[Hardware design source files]
- Opening Delimiter -
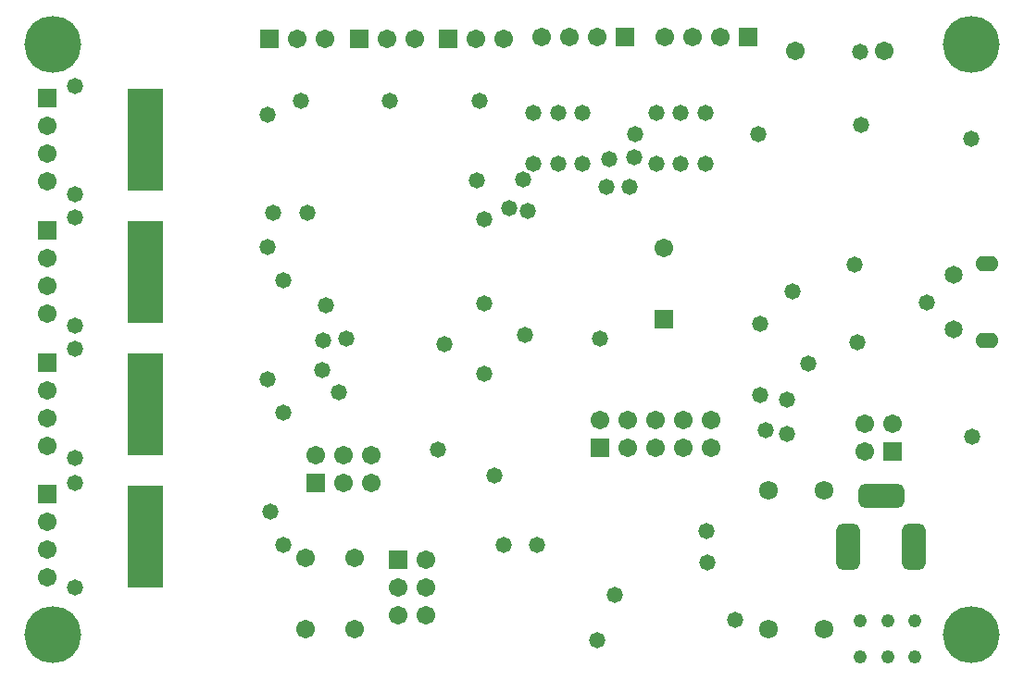
<source format=gbs>
%FSLAX25Y25*%
%MOIN*%
G70*
G01*
G75*
G04 Layer_Color=16711935*
%ADD10R,0.03543X0.02756*%
%ADD11R,0.05512X0.04331*%
%ADD12O,0.01772X0.08268*%
%ADD13R,0.02756X0.03543*%
%ADD14R,0.03937X0.03543*%
%ADD15R,0.03150X0.03543*%
%ADD16R,0.02362X0.04528*%
%ADD17R,0.04724X0.04724*%
%ADD18R,0.04724X0.04724*%
%ADD19R,0.06693X0.01378*%
%ADD20R,0.12205X0.36142*%
%ADD21O,0.02756X0.09843*%
%ADD22R,0.06693X0.04331*%
%ADD23R,0.06299X0.04724*%
%ADD24R,0.07874X0.06299*%
%ADD25R,0.15748X0.08268*%
%ADD26R,0.09055X0.09055*%
%ADD27R,0.03543X0.03150*%
%ADD28R,0.04331X0.03150*%
%ADD29R,0.03937X0.02480*%
%ADD30R,0.05118X0.15748*%
%ADD31R,0.05315X0.01575*%
%ADD32R,0.07087X0.05512*%
%ADD33O,0.02165X0.06890*%
%ADD34O,0.06890X0.02165*%
%ADD35C,0.01500*%
%ADD36C,0.01000*%
%ADD37C,0.00800*%
%ADD38R,0.07874X0.05906*%
%ADD39R,0.07874X0.04921*%
%ADD40R,0.05906X0.05906*%
%ADD41C,0.05906*%
%ADD42C,0.19685*%
%ADD43C,0.04331*%
G04:AMPARAMS|DCode=44|XSize=157.48mil|YSize=78.74mil|CornerRadius=19.69mil|HoleSize=0mil|Usage=FLASHONLY|Rotation=0.000|XOffset=0mil|YOffset=0mil|HoleType=Round|Shape=RoundedRectangle|*
%AMROUNDEDRECTD44*
21,1,0.15748,0.03937,0,0,0.0*
21,1,0.11811,0.07874,0,0,0.0*
1,1,0.03937,0.05906,-0.01969*
1,1,0.03937,-0.05906,-0.01969*
1,1,0.03937,-0.05906,0.01969*
1,1,0.03937,0.05906,0.01969*
%
%ADD44ROUNDEDRECTD44*%
G04:AMPARAMS|DCode=45|XSize=157.48mil|YSize=78.74mil|CornerRadius=19.69mil|HoleSize=0mil|Usage=FLASHONLY|Rotation=90.000|XOffset=0mil|YOffset=0mil|HoleType=Round|Shape=RoundedRectangle|*
%AMROUNDEDRECTD45*
21,1,0.15748,0.03937,0,0,90.0*
21,1,0.11811,0.07874,0,0,90.0*
1,1,0.03937,0.01969,0.05906*
1,1,0.03937,0.01969,-0.05906*
1,1,0.03937,-0.01969,-0.05906*
1,1,0.03937,-0.01969,0.05906*
%
%ADD45ROUNDEDRECTD45*%
%ADD46R,0.05906X0.05906*%
%ADD47C,0.06299*%
%ADD48C,0.05709*%
%ADD49O,0.07480X0.04724*%
%ADD50C,0.05000*%
%ADD51C,0.03937*%
%ADD52C,0.00984*%
%ADD53C,0.02362*%
%ADD54C,0.00394*%
%ADD55C,0.00787*%
%ADD56R,0.04343X0.03556*%
%ADD57R,0.06312X0.05131*%
%ADD58O,0.02572X0.09068*%
%ADD59R,0.03556X0.04343*%
%ADD60R,0.04737X0.04343*%
%ADD61R,0.03950X0.04343*%
%ADD62R,0.03162X0.05328*%
%ADD63R,0.05524X0.05524*%
%ADD64R,0.05524X0.05524*%
%ADD65R,0.07493X0.02178*%
%ADD66R,0.13005X0.36942*%
%ADD67O,0.03556X0.10642*%
%ADD68R,0.07493X0.05131*%
%ADD69R,0.07099X0.05524*%
%ADD70R,0.08674X0.07099*%
%ADD71R,0.16548X0.09068*%
%ADD72R,0.09855X0.09855*%
%ADD73R,0.04343X0.03950*%
%ADD74R,0.05131X0.03950*%
%ADD75R,0.04488X0.03032*%
%ADD76R,0.05918X0.16548*%
%ADD77R,0.06115X0.02375*%
%ADD78R,0.07887X0.06312*%
%ADD79O,0.02965X0.07690*%
%ADD80O,0.07690X0.02965*%
%ADD81R,0.06706X0.06706*%
%ADD82C,0.06706*%
%ADD83C,0.20485*%
%ADD84C,0.04803*%
G04:AMPARAMS|DCode=85|XSize=165.48mil|YSize=86.74mil|CornerRadius=23.69mil|HoleSize=0mil|Usage=FLASHONLY|Rotation=0.000|XOffset=0mil|YOffset=0mil|HoleType=Round|Shape=RoundedRectangle|*
%AMROUNDEDRECTD85*
21,1,0.16548,0.03937,0,0,0.0*
21,1,0.11811,0.08674,0,0,0.0*
1,1,0.04737,0.05906,-0.01969*
1,1,0.04737,-0.05906,-0.01969*
1,1,0.04737,-0.05906,0.01969*
1,1,0.04737,0.05906,0.01969*
%
%ADD85ROUNDEDRECTD85*%
G04:AMPARAMS|DCode=86|XSize=165.48mil|YSize=86.74mil|CornerRadius=23.69mil|HoleSize=0mil|Usage=FLASHONLY|Rotation=90.000|XOffset=0mil|YOffset=0mil|HoleType=Round|Shape=RoundedRectangle|*
%AMROUNDEDRECTD86*
21,1,0.16548,0.03937,0,0,90.0*
21,1,0.11811,0.08674,0,0,90.0*
1,1,0.04737,0.01969,0.05906*
1,1,0.04737,0.01969,-0.05906*
1,1,0.04737,-0.01969,-0.05906*
1,1,0.04737,-0.01969,0.05906*
%
%ADD86ROUNDEDRECTD86*%
%ADD87R,0.06706X0.06706*%
%ADD88C,0.06772*%
%ADD89C,0.06509*%
%ADD90O,0.08280X0.05524*%
%ADD91C,0.05800*%
%ADD92C,0.04737*%
D66*
X44964Y-188976D02*
D03*
Y-141376D02*
D03*
Y-93776D02*
D03*
Y-46176D02*
D03*
D81*
X136000Y-197500D02*
D03*
X9664Y-173876D02*
D03*
Y-126276D02*
D03*
Y-78676D02*
D03*
Y-31076D02*
D03*
X314037Y-158400D02*
D03*
X231861Y-110656D02*
D03*
D82*
X146000Y-197500D02*
D03*
X136000Y-207500D02*
D03*
X146000D02*
D03*
X136000Y-217500D02*
D03*
X146000D02*
D03*
X102742Y-222395D02*
D03*
X120458D02*
D03*
X102742Y-196805D02*
D03*
X120458D02*
D03*
X9664Y-203876D02*
D03*
Y-193876D02*
D03*
Y-183876D02*
D03*
Y-156276D02*
D03*
Y-146276D02*
D03*
Y-136276D02*
D03*
Y-108676D02*
D03*
Y-98676D02*
D03*
Y-88676D02*
D03*
Y-61076D02*
D03*
Y-51076D02*
D03*
Y-41076D02*
D03*
X304037Y-148400D02*
D03*
X314037D02*
D03*
X304037Y-158400D02*
D03*
X164140Y-9629D02*
D03*
X174140D02*
D03*
X132000D02*
D03*
X142000D02*
D03*
X99860D02*
D03*
X109860D02*
D03*
X232126Y-9173D02*
D03*
X242126D02*
D03*
X252126D02*
D03*
X187926D02*
D03*
X197926D02*
D03*
X207926D02*
D03*
X279200Y-14000D02*
D03*
X311024D02*
D03*
X126400Y-159600D02*
D03*
Y-169600D02*
D03*
X116400Y-159600D02*
D03*
Y-169600D02*
D03*
X106400Y-159600D02*
D03*
X208700Y-147200D02*
D03*
X218700Y-157200D02*
D03*
Y-147200D02*
D03*
X228700Y-157200D02*
D03*
Y-147200D02*
D03*
X238700Y-157200D02*
D03*
Y-147200D02*
D03*
X248700Y-157200D02*
D03*
Y-147200D02*
D03*
X231861Y-85065D02*
D03*
D83*
X11811Y-224410D02*
D03*
X342520D02*
D03*
Y-11811D02*
D03*
X11811D02*
D03*
D84*
X322143Y-219504D02*
D03*
X312300D02*
D03*
X302457D02*
D03*
X322143Y-232496D02*
D03*
X312300D02*
D03*
X302457D02*
D03*
D85*
X309974Y-174296D02*
D03*
D86*
X321785Y-192800D02*
D03*
X298163D02*
D03*
D87*
X154140Y-9629D02*
D03*
X122000D02*
D03*
X89860D02*
D03*
X262126Y-9173D02*
D03*
X217926D02*
D03*
X106400Y-169600D02*
D03*
X208700Y-157200D02*
D03*
D88*
X269615Y-222400D02*
D03*
X289300D02*
D03*
Y-172400D02*
D03*
X269615D02*
D03*
D89*
X336205Y-94802D02*
D03*
Y-114487D02*
D03*
D90*
X348016Y-118424D02*
D03*
Y-90865D02*
D03*
D91*
X257500Y-219000D02*
D03*
X207700Y-226400D02*
D03*
X342705Y-153200D02*
D03*
X214086Y-210072D02*
D03*
X300556Y-91200D02*
D03*
X266556Y-112400D02*
D03*
X278156Y-100800D02*
D03*
X283756Y-126800D02*
D03*
X301356Y-119200D02*
D03*
X326512Y-104844D02*
D03*
X221480Y-44182D02*
D03*
X184880Y-36429D02*
D03*
X202480Y-36375D02*
D03*
X193680D02*
D03*
X202480Y-54829D02*
D03*
X193680D02*
D03*
X184880D02*
D03*
X229080D02*
D03*
X246680D02*
D03*
X237880D02*
D03*
X133200Y-32029D02*
D03*
X101060D02*
D03*
X265680Y-44182D02*
D03*
X246680Y-36375D02*
D03*
X229080Y-36429D02*
D03*
X237880Y-36375D02*
D03*
X165340Y-32029D02*
D03*
X94664Y-191976D02*
D03*
X302400Y-14400D02*
D03*
X302800Y-40800D02*
D03*
X114800Y-137200D02*
D03*
X103600Y-72400D02*
D03*
X110010Y-105584D02*
D03*
X108800Y-129200D02*
D03*
X109200Y-118400D02*
D03*
X117600Y-117600D02*
D03*
X19900Y-169700D02*
D03*
Y-207500D02*
D03*
X94664Y-144376D02*
D03*
X88964Y-132376D02*
D03*
X91200Y-72400D02*
D03*
X94664Y-96776D02*
D03*
X88964Y-84776D02*
D03*
Y-37176D02*
D03*
X19900Y-160700D02*
D03*
Y-121400D02*
D03*
Y-113000D02*
D03*
Y-65700D02*
D03*
X19800Y-26600D02*
D03*
X167200Y-74800D02*
D03*
X167156Y-105156D02*
D03*
X152800Y-119600D02*
D03*
X181200Y-60400D02*
D03*
X182800Y-71600D02*
D03*
X164340Y-60600D02*
D03*
X176000Y-70800D02*
D03*
X150400Y-157600D02*
D03*
X170768Y-167168D02*
D03*
X186232Y-192068D02*
D03*
X174032D02*
D03*
X266400Y-138000D02*
D03*
X276200Y-152200D02*
D03*
X276100Y-139800D02*
D03*
X268400Y-150700D02*
D03*
X211200Y-63200D02*
D03*
X219600D02*
D03*
X212000Y-53200D02*
D03*
X221200Y-52400D02*
D03*
X167156Y-130456D02*
D03*
X181650Y-116450D02*
D03*
X208800Y-117600D02*
D03*
X342500Y-45600D02*
D03*
X247191Y-186909D02*
D03*
X247400Y-198500D02*
D03*
X90200Y-180000D02*
D03*
X19900Y-73900D02*
D03*
D92*
X48113Y-203937D02*
D03*
X41814D02*
D03*
X48113Y-174016D02*
D03*
X41814D02*
D03*
Y-191969D02*
D03*
Y-180000D02*
D03*
X48113Y-197953D02*
D03*
X41814D02*
D03*
X48113Y-191969D02*
D03*
Y-185984D02*
D03*
X41814D02*
D03*
X48113Y-180000D02*
D03*
Y-156337D02*
D03*
X41814D02*
D03*
X48113Y-126416D02*
D03*
X41814D02*
D03*
Y-144369D02*
D03*
Y-132400D02*
D03*
X48113Y-150353D02*
D03*
X41814D02*
D03*
X48113Y-144369D02*
D03*
Y-138384D02*
D03*
X41814D02*
D03*
X48113Y-132400D02*
D03*
Y-108737D02*
D03*
X41814D02*
D03*
X48113Y-78816D02*
D03*
X41814D02*
D03*
Y-96768D02*
D03*
Y-84800D02*
D03*
X48113Y-102753D02*
D03*
X41814D02*
D03*
X48113Y-96768D02*
D03*
Y-90784D02*
D03*
X41814D02*
D03*
X48113Y-84800D02*
D03*
Y-61137D02*
D03*
X41814D02*
D03*
X48113Y-31216D02*
D03*
X41814D02*
D03*
Y-49169D02*
D03*
Y-37200D02*
D03*
X48113Y-55153D02*
D03*
X41814D02*
D03*
X48113Y-49169D02*
D03*
Y-43184D02*
D03*
X41814D02*
D03*
X48113Y-37200D02*
D03*
M02*

</source>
- Closing Delimiter -
Wherever the word "Rotation" turns up in a line of the entries above, copy that line.

G04:AMPARAMS|DCode=44|XSize=157.48mil|YSize=78.74mil|CornerRadius=19.69mil|HoleSize=0mil|Usage=FLASHONLY|Rotation=0.000|XOffset=0mil|YOffset=0mil|HoleType=Round|Shape=RoundedRectangle|*
G04:AMPARAMS|DCode=45|XSize=157.48mil|YSize=78.74mil|CornerRadius=19.69mil|HoleSize=0mil|Usage=FLASHONLY|Rotation=90.000|XOffset=0mil|YOffset=0mil|HoleType=Round|Shape=RoundedRectangle|*
G04:AMPARAMS|DCode=85|XSize=165.48mil|YSize=86.74mil|CornerRadius=23.69mil|HoleSize=0mil|Usage=FLASHONLY|Rotation=0.000|XOffset=0mil|YOffset=0mil|HoleType=Round|Shape=RoundedRectangle|*
G04:AMPARAMS|DCode=86|XSize=165.48mil|YSize=86.74mil|CornerRadius=23.69mil|HoleSize=0mil|Usage=FLASHONLY|Rotation=90.000|XOffset=0mil|YOffset=0mil|HoleType=Round|Shape=RoundedRectangle|*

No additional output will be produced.